Not surprisingly, I came away from Forward Motion moved, challenged, and delighted to have spent the weekend in such a radical and simply sensible environment. Most of all, I was impressed by the courage of so many different individuals who had chosen to pursue the heart and soul of who they know themselves to be, despite guaranteed emotional, financial, and relational hardship, and the likelihood of ongoing danger, conflict, scorn, ridicule, and social ostracism.
One might think that people who are wrestling with such profound issues, and who are so powerfully feared and misunderstood by outsiders, would for the most part be severely emotionally damaged, and there are certainly many transgendered people who are deeply troubled emotionally. But, all in all, the people at Forward Motion were exceptionally sane, responsible, thoughtful, loving, undefended, spontaneous, and mature — a relief from the confusion and artificiality of what is generally considered “normal” American existence.
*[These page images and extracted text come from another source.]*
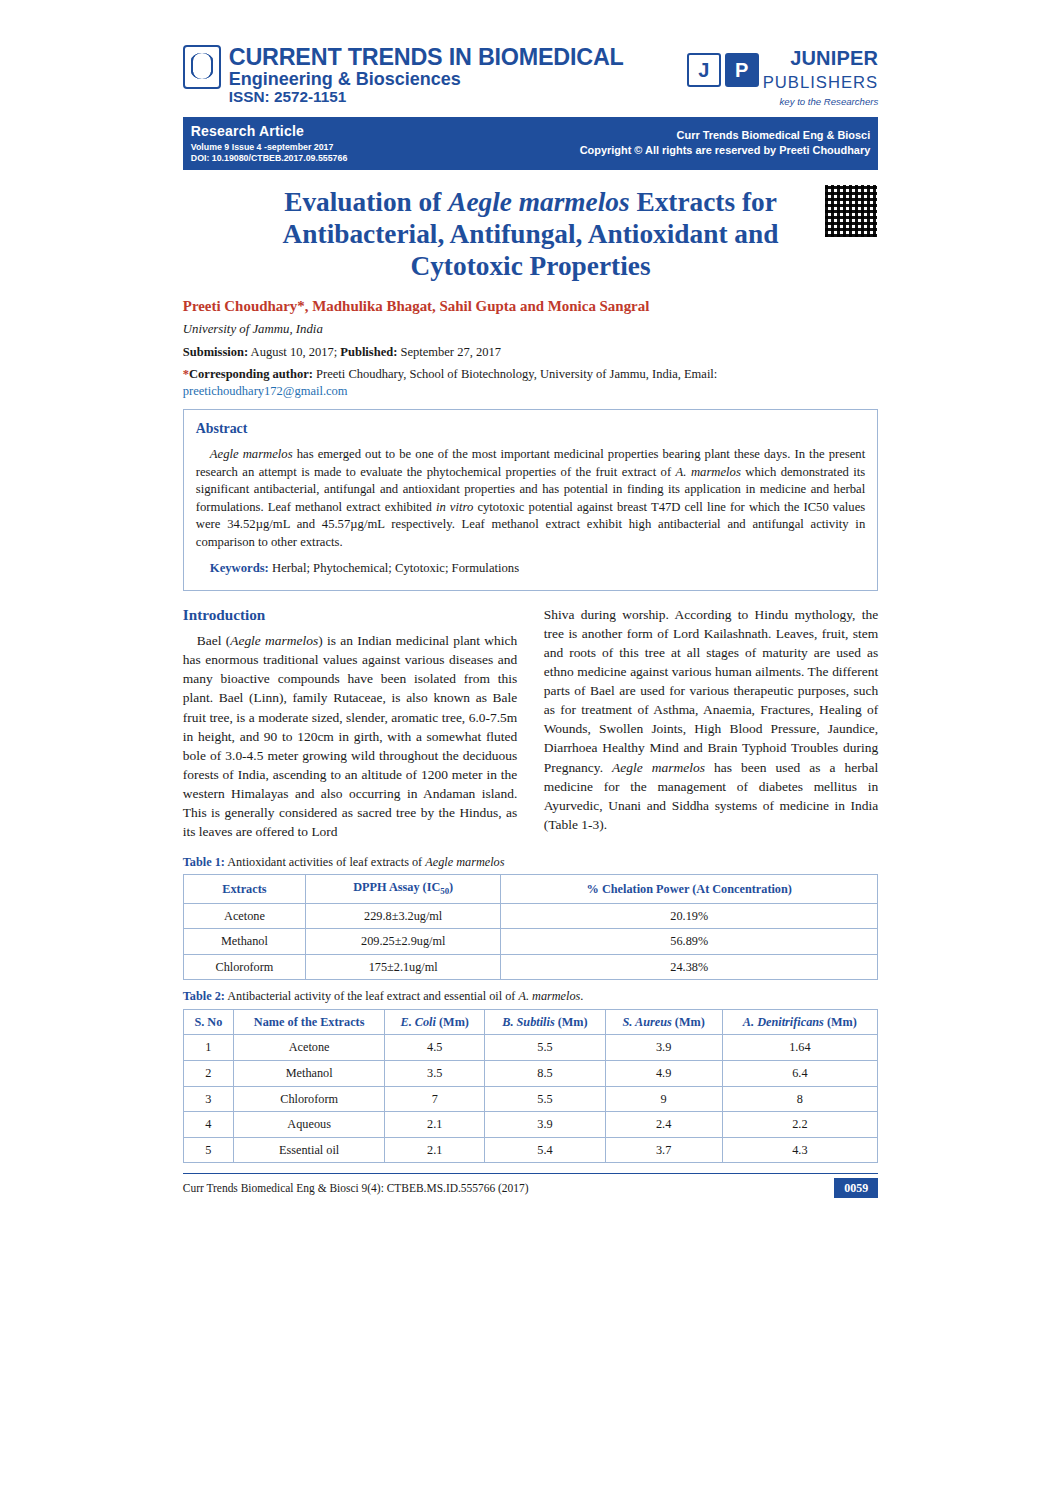CURRENT TRENDS IN BIOMEDICAL
Engineering & Biosciences
ISSN: 2572-1151
J
P
JUNIPER
PUBLISHERS
key to the Researchers
Research Article
Volume 9 Issue 4 -september 2017
DOI: 10.19080/CTBEB.2017.09.555766
Curr Trends Biomedical Eng & Biosci
Copyright © All rights are reserved by Preeti Choudhary
Evaluation of Aegle marmelos Extracts for Antibacterial, Antifungal, Antioxidant and Cytotoxic Properties
Preeti Choudhary*, Madhulika Bhagat, Sahil Gupta and Monica Sangral
University of Jammu, India
Submission: August 10, 2017; Published: September 27, 2017
*Corresponding author: Preeti Choudhary, School of Biotechnology, University of Jammu, India, Email: preetichoudhary172@gmail.com
Abstract
Aegle marmelos has emerged out to be one of the most important medicinal properties bearing plant these days. In the present research an attempt is made to evaluate the phytochemical properties of the fruit extract of A. marmelos which demonstrated its significant antibacterial, antifungal and antioxidant properties and has potential in finding its application in medicine and herbal formulations. Leaf methanol extract exhibited in vitro cytotoxic potential against breast T47D cell line for which the IC50 values were 34.52µg/mL and 45.57µg/mL respectively. Leaf methanol extract exhibit high antibacterial and antifungal activity in comparison to other extracts.
Keywords: Herbal; Phytochemical; Cytotoxic; Formulations
Introduction
Bael (Aegle marmelos) is an Indian medicinal plant which has enormous traditional values against various diseases and many bioactive compounds have been isolated from this plant. Bael (Linn), family Rutaceae, is also known as Bale fruit tree, is a moderate sized, slender, aromatic tree, 6.0-7.5m in height, and 90 to 120cm in girth, with a somewhat fluted bole of 3.0-4.5 meter growing wild throughout the deciduous forests of India, ascending to an altitude of 1200 meter in the western Himalayas and also occurring in Andaman island. This is generally considered as sacred tree by the Hindus, as its leaves are offered to Lord
Shiva during worship. According to Hindu mythology, the tree is another form of Lord Kailashnath. Leaves, fruit, stem and roots of this tree at all stages of maturity are used as ethno medicine against various human ailments. The different parts of Bael are used for various therapeutic purposes, such as for treatment of Asthma, Anaemia, Fractures, Healing of Wounds, Swollen Joints, High Blood Pressure, Jaundice, Diarrhoea Healthy Mind and Brain Typhoid Troubles during Pregnancy. Aegle marmelos has been used as a herbal medicine for the management of diabetes mellitus in Ayurvedic, Unani and Siddha systems of medicine in India (Table 1-3).
Table 1: Antioxidant activities of leaf extracts of Aegle marmelos
| Extracts | DPPH Assay (IC 50 ) | % Chelation Power (At Concentration) |
| --- | --- | --- |
| Acetone | 229.8±3.2ug/ml | 20.19% |
| Methanol | 209.25±2.9ug/ml | 56.89% |
| Chloroform | 175±2.1ug/ml | 24.38% |
Table 2: Antibacterial activity of the leaf extract and essential oil of A. marmelos.
| S. No | Name of the Extracts | E. Coli (Mm) | B. Subtilis (Mm) | S. Aureus (Mm) | A. Denitrificans (Mm) |
| --- | --- | --- | --- | --- | --- |
| 1 | Acetone | 4.5 | 5.5 | 3.9 | 1.64 |
| 2 | Methanol | 3.5 | 8.5 | 4.9 | 6.4 |
| 3 | Chloroform | 7 | 5.5 | 9 | 8 |
| 4 | Aqueous | 2.1 | 3.9 | 2.4 | 2.2 |
| 5 | Essential oil | 2.1 | 5.4 | 3.7 | 4.3 |
Curr Trends Biomedical Eng & Biosci 9(4): CTBEB.MS.ID.555766 (2017)
0059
Of course, the experience of being at a conference of this sort — of creating and inhabiting a common place of safety and support — brings out the best in everybody. But the collective statement about the importance of pursuing lives based on real personal integrity is unmistakable. The individual and collective authenticity that comes from knowing who you really are, believing in yourself, and pursuing your inner destiny despite obstacles and difficulties, is something worth struggling for, even at the cost of social acceptability and ease. The personal benefits are both deep and far reaching. Generosity of spirit, lack of defensiveness, acceptance of other people for who they are, the ability to spontaneously experience joy and love, dealing with life creatively day to day, and the security of having your feet firmly planted on the ground, all immediately come to mind. Not to mention the sense of soulful reality that comes from reaching through layers of artifice and pretense to find what for each of us is truly meaningful.
There are already tens of thousands of transgendered people, people who do not identify as men or women, traditionally defined, who are in the process of redefining their gender in order to more creatively express who they really are. As both FTM and MTF trans communities and individuals become more publicly visible, and as mainstream culture becomes increasingly aware of these issues and possibilities, the numbers of trans people is going to increase dramatically. Issues related to the mutability of gender are already cropping up frequently in mainstream culture, and in more positive and appreciative ways than one might expect. The question of personal authenticity, which lies at the heart of the transgender movement, is ripe for all Americans who are tired of the repetitiveness, superficiality, and sham of everything from politicians to television to supermarket food.